Sunday, September 1, 2019
Yet Another Study Finds Evidence that Student Evals of Teaching are Biased
Yet another empirical study has produced compelling evidence that student evaluations of teaching are biased against women. A multitude of earlier studies demonstrated evidence of bias against people of color. At this point, there are so many studies supporting these points that the notion of bias in evals is about as scientifically validated as gravity, the heliocentric model of the solar system, and the phenomenon of at least one student per exam forgetting their Exam ID number. Given that, I remain absolutely befuddled at how university general counsel across the land apparently remain comfortable allowing faculties to use student evaluations as a primary means to assess hiring, retention, promotion, and tenure.
This is a particularly relevant issue for the field of academic/ bar support (and legal writing and clinical, for that matter). Although decisions on doctrinal faculty hiring, retention, promotion, and tenure focus to a great degree on the quality and quantity of scholarly output, that is not generally true in our field. To the contrary, student evaluations of teaching are often the primary (or sole) basis for employment decisions. Given that our field can boast of the fact that women and people of color make up a strong majority of our number, the demonstrable bias in student evaluations creates a high likelihood of leaving the pernicious mark of institutionalized racism and sexism.
A cynic might say that the academy’s abject failure to address this issue stems from the consumerization of higher education. Student evaluations are the primary means by which to assess whether the “customer” is happy. Moreover, ending student evaluations would no doubt lead students to decry the unfairness of having no say in their education, for which they pay dearly.

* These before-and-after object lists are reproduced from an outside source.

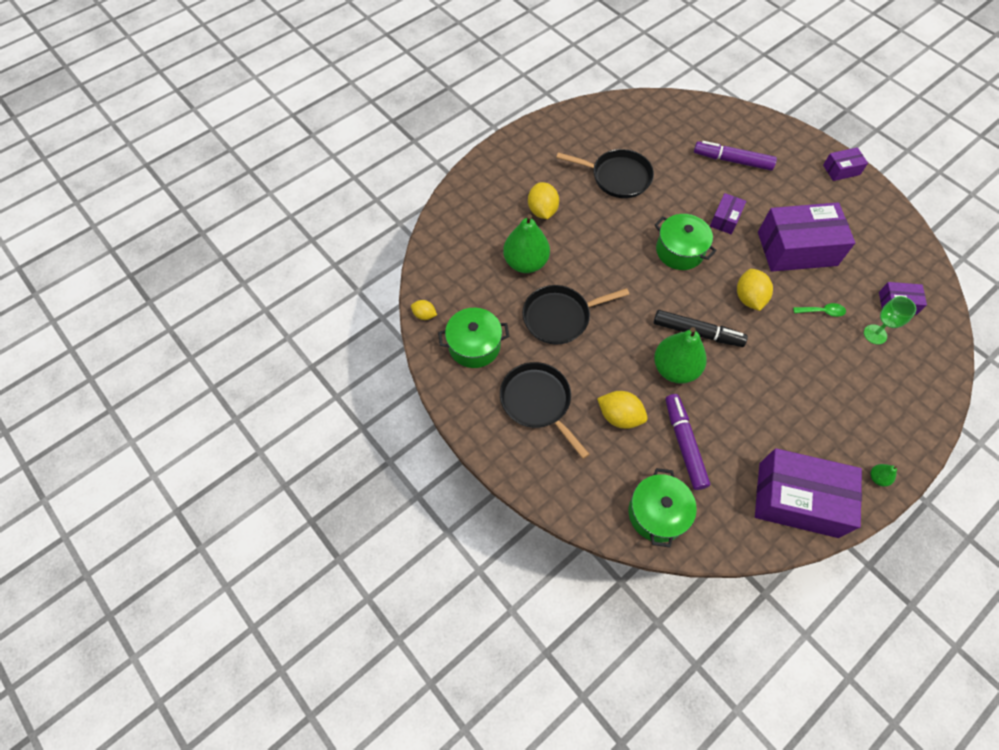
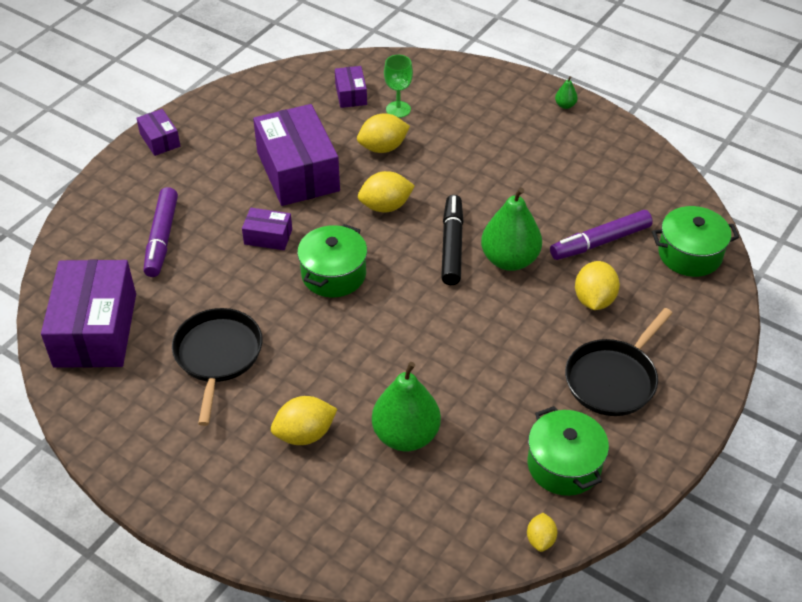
camera: 105 degrees left, 15 degrees down
black pan [522,285,629,344] -> none
purple box [755,448,862,538] -> purple box moved to [41,260,136,368]
green spoon [793,303,846,317] -> yellow lemon [357,113,410,153]

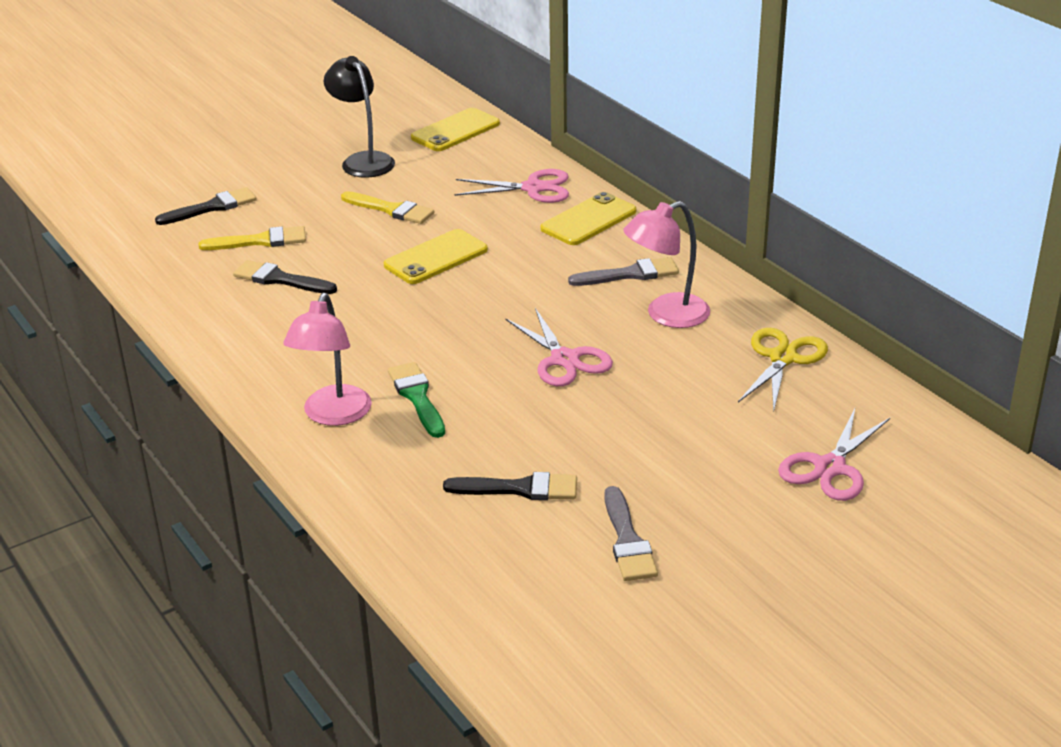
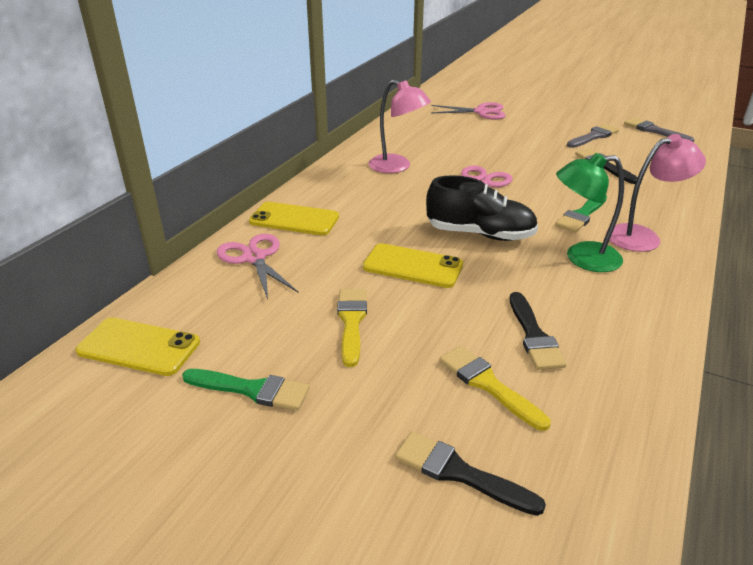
camera: 120 degrees left, 0 degrees up
black lamp [324,56,395,178] -> green brush [182,369,310,410]
grey brush [568,257,679,286] -> grey brush moved to [624,118,695,142]
yellow scissors [738,328,828,411] -> none
none -> black shoe [426,175,538,241]
none -> green lamp [556,153,624,272]

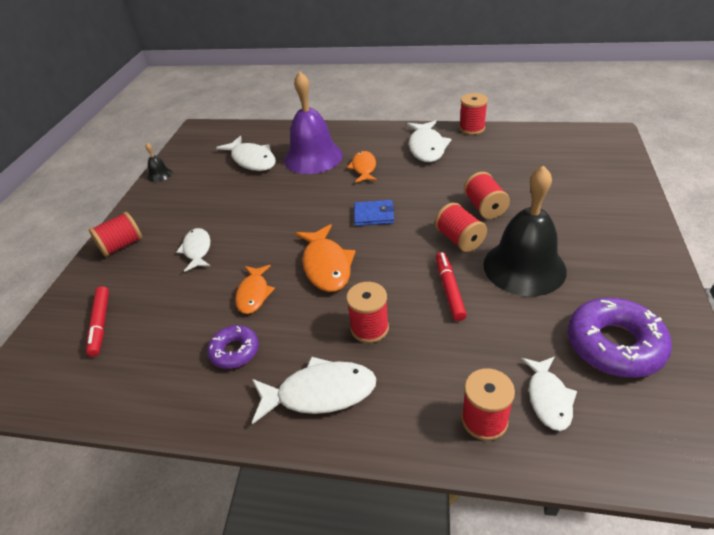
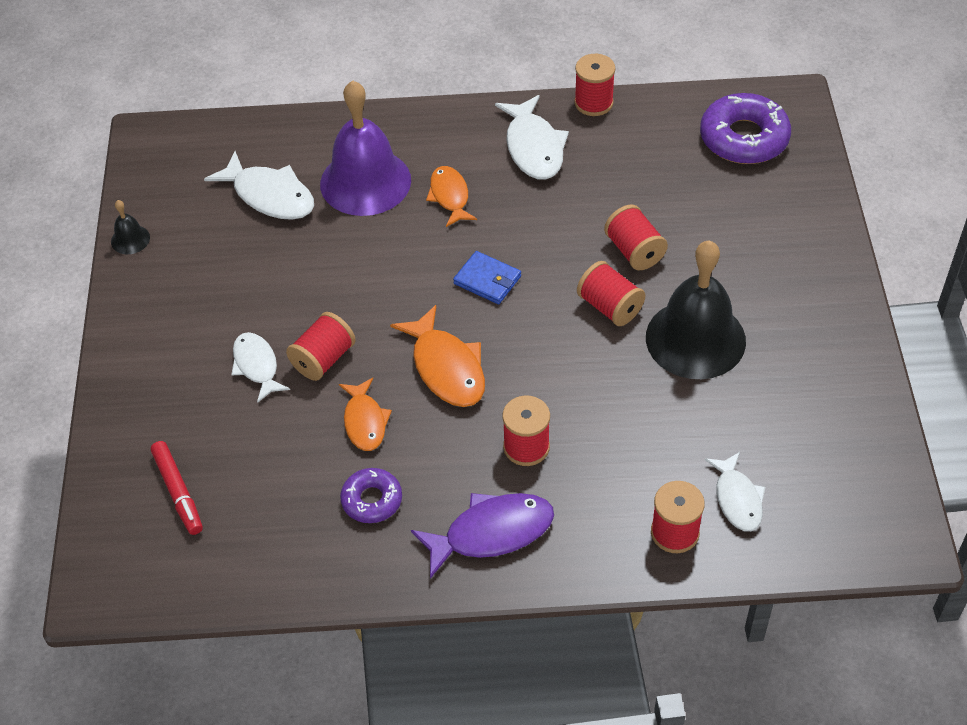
camera: 15 degrees left, 10 degrees up
red spool [89,212,142,257] -> red spool moved to [286,312,356,381]
white fish [252,357,377,424] -> purple fish [411,493,554,579]
blue wallet [354,200,394,226] -> blue wallet turned 45 degrees clockwise [453,251,521,304]
red marker [436,252,467,321] -> none
purple donut [568,298,672,378] -> purple donut moved to [700,93,791,164]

But, those factors, even if credited, should not result in the complete absence of remedies. As yet unheeded studies suggest that the language of survey instruments can mitigate bias in student evaluations. Moreover, simply enacting faculty bylaws prohibiting student evaluations from being the dispositive factor in employment decisions would go a long way to ensuring fairer retention analyses. It would also allow students to continue to have a voice. And, dare I suggest the radical notion of peer teaching evaluations?
At some point, a woman of color will again suffer an adverse employment decision predicated solely or substantially on student teaching evaluations and will cite these studies as the basis for demanding court intervention. I suspect that university general counsel at that point will be hard-pressed to articulate a credible argument that the primary use of student evaluations is anything less than prima facie evidence of unlawful discrimination.